** Metin alıntısı **
• • • • •
Şirketinizi sektörde farklı kılan özellikler nelerdir?
BIBUS Endüstriyel olarak bizi sektörde öne çıkaran en temel özellik, değişimi sadece takip eden değil, bizzat yönlendiren bir yapıya sahip olmamızdır. Sürekli gelişim ilkemiz doğrultusunda, pazardaki ihtiyaçlara hızlı adapte olabilen, inovasyona açık ve proaktif bir ekip kültürü oluşturduk.
Ürünlerimizin yüksek kalite standartları, yalnızca teknik mükemmeliyet değil, aynı zamanda güvenilirlik ve uzun ömürlülük anlamına geliyor. Ancak fark yarattığımız asıl nokta, yalnızca ürün satmak değil; müşterilerimize değer katan, onların iş süreçlerini kolaylaştıran ve verimliliklerini artıran çözümler sunmak.
Her yeni ürünümüzde, her hizmet adımında, müşterilerimizin beklentilerini aşmayı hedefliyoruz. Bu yaklaşımımız sayesinde, sadece bir tedarikçi değil; uzun vadeli bir çözüm ortağı olarak konumlanıyoruz. Kısacası; inovasyona olan bağlılığımız, kaliteye verdiğimiz önem ve insana dokunan yaklaşımımız bizi sektörde gerçekten farklı kılıyor.
Çalışanlarınıza veya müşterilerinize lider olarak vermek istediğiniz en önemli mesaj nedir?
• • • • •
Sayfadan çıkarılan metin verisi
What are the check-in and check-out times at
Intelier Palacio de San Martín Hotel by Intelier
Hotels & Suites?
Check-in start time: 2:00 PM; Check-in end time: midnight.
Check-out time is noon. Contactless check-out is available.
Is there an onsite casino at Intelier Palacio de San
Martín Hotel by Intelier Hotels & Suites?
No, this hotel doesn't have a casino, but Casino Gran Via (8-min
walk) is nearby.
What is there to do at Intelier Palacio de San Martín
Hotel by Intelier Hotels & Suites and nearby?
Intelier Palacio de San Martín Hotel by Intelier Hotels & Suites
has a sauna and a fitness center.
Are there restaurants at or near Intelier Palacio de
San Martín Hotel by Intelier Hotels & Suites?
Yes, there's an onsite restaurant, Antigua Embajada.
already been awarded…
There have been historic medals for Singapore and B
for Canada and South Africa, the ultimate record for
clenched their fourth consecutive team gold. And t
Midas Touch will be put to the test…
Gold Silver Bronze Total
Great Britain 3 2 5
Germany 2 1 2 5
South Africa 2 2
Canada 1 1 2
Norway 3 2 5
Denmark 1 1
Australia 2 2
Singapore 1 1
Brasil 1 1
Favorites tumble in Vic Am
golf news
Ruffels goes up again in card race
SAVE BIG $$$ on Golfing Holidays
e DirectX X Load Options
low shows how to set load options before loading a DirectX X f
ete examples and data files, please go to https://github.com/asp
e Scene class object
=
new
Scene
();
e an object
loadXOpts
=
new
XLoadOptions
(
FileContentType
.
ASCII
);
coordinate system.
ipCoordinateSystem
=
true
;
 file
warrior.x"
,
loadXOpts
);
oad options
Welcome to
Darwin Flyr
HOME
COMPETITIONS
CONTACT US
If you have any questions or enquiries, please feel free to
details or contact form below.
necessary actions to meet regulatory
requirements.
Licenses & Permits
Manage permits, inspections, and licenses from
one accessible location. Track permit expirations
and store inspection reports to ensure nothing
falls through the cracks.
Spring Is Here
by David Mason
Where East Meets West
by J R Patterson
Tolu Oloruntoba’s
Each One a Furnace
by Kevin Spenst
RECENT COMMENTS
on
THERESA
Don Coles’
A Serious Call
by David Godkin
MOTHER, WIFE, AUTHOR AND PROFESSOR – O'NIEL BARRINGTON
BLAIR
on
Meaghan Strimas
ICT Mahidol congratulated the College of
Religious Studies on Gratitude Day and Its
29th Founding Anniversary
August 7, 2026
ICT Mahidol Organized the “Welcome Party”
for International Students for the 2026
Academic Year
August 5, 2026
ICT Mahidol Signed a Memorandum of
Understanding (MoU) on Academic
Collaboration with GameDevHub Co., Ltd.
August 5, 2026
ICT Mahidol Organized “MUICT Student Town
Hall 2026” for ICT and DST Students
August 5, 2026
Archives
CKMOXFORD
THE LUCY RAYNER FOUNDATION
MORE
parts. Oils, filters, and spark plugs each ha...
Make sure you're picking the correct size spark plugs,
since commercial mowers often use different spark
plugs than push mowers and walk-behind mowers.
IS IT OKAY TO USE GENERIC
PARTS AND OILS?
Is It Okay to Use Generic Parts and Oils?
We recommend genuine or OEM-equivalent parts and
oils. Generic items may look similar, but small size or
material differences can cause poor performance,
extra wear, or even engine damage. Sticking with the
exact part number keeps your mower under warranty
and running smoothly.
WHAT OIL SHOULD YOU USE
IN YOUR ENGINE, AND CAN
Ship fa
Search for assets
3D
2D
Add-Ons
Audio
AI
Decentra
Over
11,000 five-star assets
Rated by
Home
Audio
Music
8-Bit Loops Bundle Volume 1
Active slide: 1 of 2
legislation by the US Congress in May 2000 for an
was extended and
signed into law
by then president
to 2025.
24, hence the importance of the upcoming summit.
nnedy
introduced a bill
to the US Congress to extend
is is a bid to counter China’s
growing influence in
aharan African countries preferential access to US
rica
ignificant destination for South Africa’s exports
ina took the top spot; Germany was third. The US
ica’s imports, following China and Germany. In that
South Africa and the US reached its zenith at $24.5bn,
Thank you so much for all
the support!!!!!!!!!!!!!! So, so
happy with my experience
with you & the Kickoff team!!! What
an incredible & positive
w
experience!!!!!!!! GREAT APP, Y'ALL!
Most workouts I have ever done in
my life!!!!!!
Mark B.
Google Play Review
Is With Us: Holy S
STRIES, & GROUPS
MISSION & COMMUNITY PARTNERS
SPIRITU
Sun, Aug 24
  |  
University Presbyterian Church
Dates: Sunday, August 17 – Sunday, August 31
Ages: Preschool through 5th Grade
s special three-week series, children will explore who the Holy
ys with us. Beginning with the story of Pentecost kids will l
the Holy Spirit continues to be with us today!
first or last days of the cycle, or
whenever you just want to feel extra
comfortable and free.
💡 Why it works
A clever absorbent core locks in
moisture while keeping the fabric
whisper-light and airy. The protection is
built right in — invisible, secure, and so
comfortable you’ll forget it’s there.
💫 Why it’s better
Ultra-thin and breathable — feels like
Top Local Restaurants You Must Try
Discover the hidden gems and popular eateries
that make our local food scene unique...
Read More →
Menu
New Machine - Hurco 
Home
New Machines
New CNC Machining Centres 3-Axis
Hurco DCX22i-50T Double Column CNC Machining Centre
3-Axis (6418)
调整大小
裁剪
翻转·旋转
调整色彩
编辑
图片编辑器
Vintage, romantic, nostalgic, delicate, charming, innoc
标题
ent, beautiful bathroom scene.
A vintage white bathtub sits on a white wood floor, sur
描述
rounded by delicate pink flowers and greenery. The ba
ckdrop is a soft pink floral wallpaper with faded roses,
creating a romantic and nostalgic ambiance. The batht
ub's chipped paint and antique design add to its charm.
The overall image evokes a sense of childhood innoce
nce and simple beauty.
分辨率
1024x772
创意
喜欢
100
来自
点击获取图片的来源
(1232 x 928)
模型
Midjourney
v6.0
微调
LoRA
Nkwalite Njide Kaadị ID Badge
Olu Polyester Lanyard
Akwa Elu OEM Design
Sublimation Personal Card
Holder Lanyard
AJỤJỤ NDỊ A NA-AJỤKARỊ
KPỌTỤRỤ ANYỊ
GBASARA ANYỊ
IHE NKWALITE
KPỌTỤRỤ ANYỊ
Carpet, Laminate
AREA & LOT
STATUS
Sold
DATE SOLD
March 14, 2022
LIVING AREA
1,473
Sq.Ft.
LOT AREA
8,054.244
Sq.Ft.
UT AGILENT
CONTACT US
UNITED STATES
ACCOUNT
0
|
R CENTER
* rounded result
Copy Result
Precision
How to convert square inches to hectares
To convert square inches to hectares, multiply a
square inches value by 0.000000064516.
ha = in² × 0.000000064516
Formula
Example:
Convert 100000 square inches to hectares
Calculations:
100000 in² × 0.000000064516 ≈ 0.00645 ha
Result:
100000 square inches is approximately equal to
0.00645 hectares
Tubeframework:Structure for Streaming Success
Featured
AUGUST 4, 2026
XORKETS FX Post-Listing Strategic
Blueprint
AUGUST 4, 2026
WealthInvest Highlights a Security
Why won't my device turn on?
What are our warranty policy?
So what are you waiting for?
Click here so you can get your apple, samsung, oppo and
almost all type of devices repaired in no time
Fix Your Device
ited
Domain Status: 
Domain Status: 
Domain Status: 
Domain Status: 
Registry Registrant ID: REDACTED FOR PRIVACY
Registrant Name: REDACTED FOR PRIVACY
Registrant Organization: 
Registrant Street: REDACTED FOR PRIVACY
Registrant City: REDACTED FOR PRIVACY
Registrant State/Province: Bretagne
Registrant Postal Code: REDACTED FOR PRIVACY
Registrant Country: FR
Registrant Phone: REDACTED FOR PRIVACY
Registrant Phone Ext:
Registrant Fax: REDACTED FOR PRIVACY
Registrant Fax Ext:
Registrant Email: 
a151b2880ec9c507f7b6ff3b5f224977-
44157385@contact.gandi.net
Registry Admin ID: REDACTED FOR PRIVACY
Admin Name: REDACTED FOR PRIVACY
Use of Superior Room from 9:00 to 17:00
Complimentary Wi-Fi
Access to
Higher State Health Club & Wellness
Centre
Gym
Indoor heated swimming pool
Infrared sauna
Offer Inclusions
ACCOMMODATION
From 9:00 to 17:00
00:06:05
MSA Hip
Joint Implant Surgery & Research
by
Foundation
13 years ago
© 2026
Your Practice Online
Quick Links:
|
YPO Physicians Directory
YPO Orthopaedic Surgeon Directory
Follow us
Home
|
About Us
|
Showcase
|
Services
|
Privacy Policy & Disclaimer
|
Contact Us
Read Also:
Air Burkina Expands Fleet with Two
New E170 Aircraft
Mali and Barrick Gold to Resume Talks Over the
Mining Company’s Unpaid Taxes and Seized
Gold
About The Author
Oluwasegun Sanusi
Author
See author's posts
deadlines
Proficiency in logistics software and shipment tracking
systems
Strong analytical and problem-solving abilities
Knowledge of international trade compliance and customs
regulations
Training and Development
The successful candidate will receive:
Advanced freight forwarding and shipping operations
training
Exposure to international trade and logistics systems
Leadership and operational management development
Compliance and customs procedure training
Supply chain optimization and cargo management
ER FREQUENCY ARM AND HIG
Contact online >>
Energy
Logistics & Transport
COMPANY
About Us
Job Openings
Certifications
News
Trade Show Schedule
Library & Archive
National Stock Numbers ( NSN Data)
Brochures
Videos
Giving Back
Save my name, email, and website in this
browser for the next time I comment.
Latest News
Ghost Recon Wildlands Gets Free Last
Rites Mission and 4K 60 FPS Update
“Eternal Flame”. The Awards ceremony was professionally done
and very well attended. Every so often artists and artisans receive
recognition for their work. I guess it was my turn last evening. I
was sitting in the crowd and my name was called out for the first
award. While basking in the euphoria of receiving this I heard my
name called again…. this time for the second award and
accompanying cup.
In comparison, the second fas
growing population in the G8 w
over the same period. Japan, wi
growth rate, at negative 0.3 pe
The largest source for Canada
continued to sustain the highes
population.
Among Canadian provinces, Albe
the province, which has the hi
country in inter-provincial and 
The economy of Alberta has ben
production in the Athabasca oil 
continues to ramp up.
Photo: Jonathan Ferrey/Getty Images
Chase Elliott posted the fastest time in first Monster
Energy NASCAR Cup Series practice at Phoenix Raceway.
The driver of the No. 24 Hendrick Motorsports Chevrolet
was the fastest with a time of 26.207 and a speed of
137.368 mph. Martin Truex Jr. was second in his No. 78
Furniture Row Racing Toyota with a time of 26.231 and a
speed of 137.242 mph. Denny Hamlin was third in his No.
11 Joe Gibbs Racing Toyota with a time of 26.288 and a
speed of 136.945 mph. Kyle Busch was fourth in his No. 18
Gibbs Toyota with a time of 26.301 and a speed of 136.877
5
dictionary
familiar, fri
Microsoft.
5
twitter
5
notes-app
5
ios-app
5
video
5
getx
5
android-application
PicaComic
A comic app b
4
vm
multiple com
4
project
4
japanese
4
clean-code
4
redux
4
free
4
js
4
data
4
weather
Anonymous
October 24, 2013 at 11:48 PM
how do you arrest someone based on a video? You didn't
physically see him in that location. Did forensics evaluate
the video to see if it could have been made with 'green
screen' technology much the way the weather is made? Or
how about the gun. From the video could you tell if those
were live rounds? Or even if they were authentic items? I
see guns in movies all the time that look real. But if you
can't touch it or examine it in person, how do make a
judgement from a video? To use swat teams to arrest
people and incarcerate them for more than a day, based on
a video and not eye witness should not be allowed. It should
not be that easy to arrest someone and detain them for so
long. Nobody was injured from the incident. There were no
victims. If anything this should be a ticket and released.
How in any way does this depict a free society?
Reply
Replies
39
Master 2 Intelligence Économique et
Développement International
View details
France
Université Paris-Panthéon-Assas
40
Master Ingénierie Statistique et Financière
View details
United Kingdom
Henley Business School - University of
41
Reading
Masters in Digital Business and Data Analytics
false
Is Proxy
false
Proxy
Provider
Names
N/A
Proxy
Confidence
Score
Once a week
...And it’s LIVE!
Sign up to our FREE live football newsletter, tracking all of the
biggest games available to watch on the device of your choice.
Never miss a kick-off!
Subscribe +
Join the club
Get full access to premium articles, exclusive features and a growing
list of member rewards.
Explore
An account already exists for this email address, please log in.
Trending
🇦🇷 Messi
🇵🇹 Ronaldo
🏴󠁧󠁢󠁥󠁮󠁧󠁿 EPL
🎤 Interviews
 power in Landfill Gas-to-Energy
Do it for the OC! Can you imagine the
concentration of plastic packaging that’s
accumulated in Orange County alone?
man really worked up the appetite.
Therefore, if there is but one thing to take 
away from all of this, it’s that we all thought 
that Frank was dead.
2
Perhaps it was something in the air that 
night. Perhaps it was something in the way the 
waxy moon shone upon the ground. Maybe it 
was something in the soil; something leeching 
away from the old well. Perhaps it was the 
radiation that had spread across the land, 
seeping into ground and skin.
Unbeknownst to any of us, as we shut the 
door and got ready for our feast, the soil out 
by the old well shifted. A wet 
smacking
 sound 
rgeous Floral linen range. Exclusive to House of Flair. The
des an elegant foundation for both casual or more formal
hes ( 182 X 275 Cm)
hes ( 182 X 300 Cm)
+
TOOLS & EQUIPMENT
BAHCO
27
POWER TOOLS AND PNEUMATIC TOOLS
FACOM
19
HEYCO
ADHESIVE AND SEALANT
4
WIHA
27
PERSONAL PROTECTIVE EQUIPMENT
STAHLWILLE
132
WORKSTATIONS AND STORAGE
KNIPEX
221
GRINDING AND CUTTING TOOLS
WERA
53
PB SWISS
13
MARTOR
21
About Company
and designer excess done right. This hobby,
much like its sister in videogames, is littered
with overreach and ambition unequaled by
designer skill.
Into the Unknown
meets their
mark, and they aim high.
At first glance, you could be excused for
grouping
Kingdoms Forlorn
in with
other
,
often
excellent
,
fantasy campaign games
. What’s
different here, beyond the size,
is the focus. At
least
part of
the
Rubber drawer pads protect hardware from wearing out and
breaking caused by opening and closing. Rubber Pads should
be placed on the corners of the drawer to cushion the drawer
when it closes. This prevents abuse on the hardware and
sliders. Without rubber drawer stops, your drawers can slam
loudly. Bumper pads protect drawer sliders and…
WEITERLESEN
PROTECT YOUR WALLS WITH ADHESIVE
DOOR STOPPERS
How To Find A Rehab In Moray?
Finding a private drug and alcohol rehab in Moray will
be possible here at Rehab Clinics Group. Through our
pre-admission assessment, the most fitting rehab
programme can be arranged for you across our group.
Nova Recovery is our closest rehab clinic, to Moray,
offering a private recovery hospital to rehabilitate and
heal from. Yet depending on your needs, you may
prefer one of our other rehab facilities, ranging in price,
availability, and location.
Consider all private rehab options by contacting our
• • • • •
** Görev 1 **
BIBUS Endüstriyel söyleşisine göre şirket, kendini yalnızca bir tedarikçi değil de uzun vadeli bir çözüm ortağı olarak hangi yaklaşım sayesinde konumlandırıyor? Bir ila üç cümleyle açıklayın.
** Görev 2 **
BIBUS Endüstriyel söyleşisini, son sorunun ardından gelecek kısımla devam ettirin.

** Yanıt 1 **
Şirket, her yeni ürününde ve her hizmet adımında müşterilerinin beklentilerini aşmayı hedefliyor. Bu yaklaşım sayesinde yalnızca bir tedarikçi değil, uzun vadeli bir çözüm ortağı olarak konumlanıyor.

** Yanıt 2 **
Hem ekip arkadaşlarımıza hem de müşterilerimize verdiğimiz en temel mesaj şudur: Biz çok çalışmaya, gelişmeye ve yenilikleri hayatın her alanına taşımaya kararlıyız. Değişen dünyada, sadece bugünü değil, yarını da düşünen bir anlayışla ilerliyoruz.
Firmamızın “Başarınızı destekliyoruz” sloganı, bizim için bir motto olmanın ötesinde bir sorumluluk ifadesi. Müşterilerimizin büyüme yolculuklarında yanlarında yürümek, onların hedeflerine ulaşmasında en güçlü destekçilerinden biri olmak bizim en önemli misyonlarımızdan biri. Çalışanlarımıza da her zaman şunu hatırlatıyoruz: Emeğiniz değerlidir, fikriniz kıymetlidir ve bu başarı hikâyesinin en önemli parçası sizsiniz.
Ergonomik ofis çözümleriyle ilgili geleceğe dair düşünceleriniz nelerdir?
Ergonomik çalışma masaları ve hareketli ofis mobilyaları, artık sadece bir tercih değil; çalışan sağlığı ve verimliliği açısından bir gereklilik haline geldi. Dünya genelinde hızla büyüyen bu trendin, Türkiye'de de aynı ivmeyle devam edeceğine inanıyoruz.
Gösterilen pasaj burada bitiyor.